Gehuurde garage behoort niet tot de WOZ waarde
De WOZ-waarde van een pand wordt vastgesteld op basis van de Wet waardering onroerende zaken en is voor meerdere belastingregelingen van belang. Zo wordt het eigenwoningforfait op basis van dit bedrag berekend en is ook de hoogte van een aantal gemeentelijke belastingen gekoppeld aan deze waarde.
De waarde van de onroerende zaak wordt bepaald naar de waarde in het economisch verkeer die de zaak op dát moment heeft. Dit moment wordt de waardepeildatum genoemd en deze ligt twee jaren voor het begin van het tijdvak waarvoor de waarde wordt vastgesteld.
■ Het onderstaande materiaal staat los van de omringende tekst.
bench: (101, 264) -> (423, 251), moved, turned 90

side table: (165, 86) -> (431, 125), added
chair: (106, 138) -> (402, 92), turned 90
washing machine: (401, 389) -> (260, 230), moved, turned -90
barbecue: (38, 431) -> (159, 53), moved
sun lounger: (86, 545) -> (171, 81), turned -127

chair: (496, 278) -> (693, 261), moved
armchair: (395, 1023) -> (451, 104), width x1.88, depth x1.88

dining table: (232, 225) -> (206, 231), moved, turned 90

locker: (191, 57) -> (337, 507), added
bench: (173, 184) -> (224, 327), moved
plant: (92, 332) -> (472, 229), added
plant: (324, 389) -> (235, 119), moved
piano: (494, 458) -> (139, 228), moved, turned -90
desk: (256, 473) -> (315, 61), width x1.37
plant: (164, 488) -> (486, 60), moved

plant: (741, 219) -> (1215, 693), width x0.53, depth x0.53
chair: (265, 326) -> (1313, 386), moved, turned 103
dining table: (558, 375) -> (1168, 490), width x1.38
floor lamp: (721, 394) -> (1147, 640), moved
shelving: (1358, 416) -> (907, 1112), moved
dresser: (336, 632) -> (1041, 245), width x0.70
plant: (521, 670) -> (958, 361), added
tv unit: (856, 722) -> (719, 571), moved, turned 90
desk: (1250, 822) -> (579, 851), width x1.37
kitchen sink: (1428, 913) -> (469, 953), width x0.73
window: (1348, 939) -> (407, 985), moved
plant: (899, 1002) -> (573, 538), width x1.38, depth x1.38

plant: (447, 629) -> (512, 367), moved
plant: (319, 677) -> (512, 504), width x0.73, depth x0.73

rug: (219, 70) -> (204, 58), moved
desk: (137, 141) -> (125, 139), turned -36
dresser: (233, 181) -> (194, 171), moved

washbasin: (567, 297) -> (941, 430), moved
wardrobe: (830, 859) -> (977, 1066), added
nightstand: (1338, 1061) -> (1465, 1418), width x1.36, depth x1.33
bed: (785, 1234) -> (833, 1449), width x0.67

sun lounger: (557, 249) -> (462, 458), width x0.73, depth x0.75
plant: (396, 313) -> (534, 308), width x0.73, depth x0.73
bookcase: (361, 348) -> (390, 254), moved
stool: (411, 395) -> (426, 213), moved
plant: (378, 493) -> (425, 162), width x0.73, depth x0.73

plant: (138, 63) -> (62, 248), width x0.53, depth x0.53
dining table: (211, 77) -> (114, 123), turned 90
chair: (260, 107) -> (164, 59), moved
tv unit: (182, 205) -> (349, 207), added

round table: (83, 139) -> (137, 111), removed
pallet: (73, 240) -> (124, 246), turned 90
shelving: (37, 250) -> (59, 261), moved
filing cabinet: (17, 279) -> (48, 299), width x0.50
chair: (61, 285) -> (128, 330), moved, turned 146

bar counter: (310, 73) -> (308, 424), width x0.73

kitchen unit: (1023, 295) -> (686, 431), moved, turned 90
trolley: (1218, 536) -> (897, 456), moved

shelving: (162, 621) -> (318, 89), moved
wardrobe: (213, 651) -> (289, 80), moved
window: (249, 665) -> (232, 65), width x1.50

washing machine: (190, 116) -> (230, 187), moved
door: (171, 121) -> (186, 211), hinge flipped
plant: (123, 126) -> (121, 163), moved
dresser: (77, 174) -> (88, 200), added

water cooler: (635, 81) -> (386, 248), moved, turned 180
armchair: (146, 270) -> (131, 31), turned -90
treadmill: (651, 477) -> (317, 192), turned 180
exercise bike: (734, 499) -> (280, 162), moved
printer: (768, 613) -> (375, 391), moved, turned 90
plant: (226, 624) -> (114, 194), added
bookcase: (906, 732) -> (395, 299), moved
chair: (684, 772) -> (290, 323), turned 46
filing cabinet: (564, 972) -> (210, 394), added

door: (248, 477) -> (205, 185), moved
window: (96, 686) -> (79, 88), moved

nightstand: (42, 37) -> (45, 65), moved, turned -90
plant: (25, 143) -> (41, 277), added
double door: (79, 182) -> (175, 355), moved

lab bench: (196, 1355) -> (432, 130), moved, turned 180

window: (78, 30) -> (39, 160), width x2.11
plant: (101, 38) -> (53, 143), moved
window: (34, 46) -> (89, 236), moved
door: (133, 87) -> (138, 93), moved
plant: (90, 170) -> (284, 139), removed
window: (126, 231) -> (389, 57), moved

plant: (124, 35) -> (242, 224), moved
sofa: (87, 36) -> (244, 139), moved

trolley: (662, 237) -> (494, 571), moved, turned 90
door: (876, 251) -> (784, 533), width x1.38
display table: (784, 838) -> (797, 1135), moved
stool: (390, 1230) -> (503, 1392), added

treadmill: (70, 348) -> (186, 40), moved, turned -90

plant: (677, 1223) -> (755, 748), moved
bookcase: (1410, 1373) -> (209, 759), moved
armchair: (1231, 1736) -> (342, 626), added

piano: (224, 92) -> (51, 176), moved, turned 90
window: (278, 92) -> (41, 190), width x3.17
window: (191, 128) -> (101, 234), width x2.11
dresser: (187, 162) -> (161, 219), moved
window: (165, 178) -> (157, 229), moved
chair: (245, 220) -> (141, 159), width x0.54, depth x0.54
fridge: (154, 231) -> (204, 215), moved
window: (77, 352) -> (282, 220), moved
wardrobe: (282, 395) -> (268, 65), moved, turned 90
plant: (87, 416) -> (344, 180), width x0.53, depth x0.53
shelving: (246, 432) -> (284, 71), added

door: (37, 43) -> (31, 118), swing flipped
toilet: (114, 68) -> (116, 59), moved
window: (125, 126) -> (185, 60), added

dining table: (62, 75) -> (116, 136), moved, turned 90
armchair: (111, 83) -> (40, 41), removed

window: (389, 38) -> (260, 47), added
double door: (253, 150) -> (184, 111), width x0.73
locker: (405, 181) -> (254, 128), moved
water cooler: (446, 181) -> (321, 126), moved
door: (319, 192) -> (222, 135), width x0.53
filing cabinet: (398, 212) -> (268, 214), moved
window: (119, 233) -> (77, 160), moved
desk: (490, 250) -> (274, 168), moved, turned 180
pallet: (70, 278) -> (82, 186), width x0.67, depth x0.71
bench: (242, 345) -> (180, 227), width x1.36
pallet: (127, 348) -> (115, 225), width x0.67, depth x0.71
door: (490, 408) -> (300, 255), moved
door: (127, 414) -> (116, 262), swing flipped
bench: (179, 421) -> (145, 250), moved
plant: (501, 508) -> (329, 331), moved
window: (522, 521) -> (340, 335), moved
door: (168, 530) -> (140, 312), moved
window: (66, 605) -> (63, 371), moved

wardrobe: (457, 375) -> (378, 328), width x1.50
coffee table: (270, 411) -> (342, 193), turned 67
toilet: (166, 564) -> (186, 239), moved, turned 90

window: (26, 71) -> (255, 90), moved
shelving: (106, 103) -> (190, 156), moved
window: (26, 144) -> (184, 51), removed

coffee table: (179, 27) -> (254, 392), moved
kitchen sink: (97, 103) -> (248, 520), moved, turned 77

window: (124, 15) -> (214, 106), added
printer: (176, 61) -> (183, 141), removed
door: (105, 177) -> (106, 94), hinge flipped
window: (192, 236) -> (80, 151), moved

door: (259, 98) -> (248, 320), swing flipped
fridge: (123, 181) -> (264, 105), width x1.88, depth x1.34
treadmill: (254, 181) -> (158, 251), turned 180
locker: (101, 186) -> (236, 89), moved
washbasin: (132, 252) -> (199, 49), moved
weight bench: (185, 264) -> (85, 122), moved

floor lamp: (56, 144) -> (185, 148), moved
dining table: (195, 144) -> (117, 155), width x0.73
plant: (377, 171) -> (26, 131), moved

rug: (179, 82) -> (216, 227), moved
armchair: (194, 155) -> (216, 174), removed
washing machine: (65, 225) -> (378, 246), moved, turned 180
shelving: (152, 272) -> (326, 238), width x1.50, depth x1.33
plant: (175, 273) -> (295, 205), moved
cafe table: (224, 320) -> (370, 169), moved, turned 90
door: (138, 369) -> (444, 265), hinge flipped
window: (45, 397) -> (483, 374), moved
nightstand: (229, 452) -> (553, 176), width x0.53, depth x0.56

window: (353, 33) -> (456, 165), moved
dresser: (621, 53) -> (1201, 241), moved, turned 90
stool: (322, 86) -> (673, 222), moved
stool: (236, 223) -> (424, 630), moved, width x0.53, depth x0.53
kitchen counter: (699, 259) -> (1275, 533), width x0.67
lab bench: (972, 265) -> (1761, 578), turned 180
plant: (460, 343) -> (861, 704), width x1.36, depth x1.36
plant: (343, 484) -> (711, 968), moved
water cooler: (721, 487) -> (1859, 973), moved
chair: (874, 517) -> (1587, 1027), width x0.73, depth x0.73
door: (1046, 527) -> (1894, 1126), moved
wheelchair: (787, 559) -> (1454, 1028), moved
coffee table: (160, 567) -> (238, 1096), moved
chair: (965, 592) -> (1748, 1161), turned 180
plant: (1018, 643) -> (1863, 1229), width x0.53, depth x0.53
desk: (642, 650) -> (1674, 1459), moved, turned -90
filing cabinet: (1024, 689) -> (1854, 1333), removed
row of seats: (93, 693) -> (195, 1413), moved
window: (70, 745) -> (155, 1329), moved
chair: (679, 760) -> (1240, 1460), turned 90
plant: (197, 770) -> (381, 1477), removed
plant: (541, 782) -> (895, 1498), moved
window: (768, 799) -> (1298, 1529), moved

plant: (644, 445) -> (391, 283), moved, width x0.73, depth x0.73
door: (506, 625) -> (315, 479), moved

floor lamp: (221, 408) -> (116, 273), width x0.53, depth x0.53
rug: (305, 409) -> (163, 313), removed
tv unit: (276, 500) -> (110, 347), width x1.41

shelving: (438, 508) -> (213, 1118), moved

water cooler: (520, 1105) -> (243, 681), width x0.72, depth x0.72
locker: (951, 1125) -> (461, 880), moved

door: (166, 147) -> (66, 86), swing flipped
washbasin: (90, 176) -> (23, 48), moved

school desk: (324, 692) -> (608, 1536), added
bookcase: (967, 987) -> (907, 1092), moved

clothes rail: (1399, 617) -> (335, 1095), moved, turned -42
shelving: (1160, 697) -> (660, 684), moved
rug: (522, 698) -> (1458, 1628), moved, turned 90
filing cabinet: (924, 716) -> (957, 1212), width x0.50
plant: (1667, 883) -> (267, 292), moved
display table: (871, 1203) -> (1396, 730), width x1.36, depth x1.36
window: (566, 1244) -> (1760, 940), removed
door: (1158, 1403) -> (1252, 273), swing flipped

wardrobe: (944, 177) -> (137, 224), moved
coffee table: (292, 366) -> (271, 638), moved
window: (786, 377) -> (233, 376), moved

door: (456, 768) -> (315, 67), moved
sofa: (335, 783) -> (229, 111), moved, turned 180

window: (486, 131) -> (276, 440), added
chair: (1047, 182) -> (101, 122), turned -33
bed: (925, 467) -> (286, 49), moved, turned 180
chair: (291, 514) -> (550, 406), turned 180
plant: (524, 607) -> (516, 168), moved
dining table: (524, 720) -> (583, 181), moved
Deze vaststelling welke de vorm van een beschikking heeft, geschiedt thans eenmaal per twee jaar. Vanaf 2007 zal de vaststelling jaarlijks gebeuren. De bewijslast van de juistheid van de aan de woning toegekende waarde rust op de vaststellend ambtenaar.
In deze zaak ging het om de WOZ-waarde per 1 januari 2003, vastgesteld voor het tijdvak 1 januari 2005 tot 1 januari 2007, van een appartement in een seniorencomplex. De eigenaar was het ten eerste niet eens met het feit dat een garage en berging die hij huurde ook in de waardering van het appartement werd betrokken.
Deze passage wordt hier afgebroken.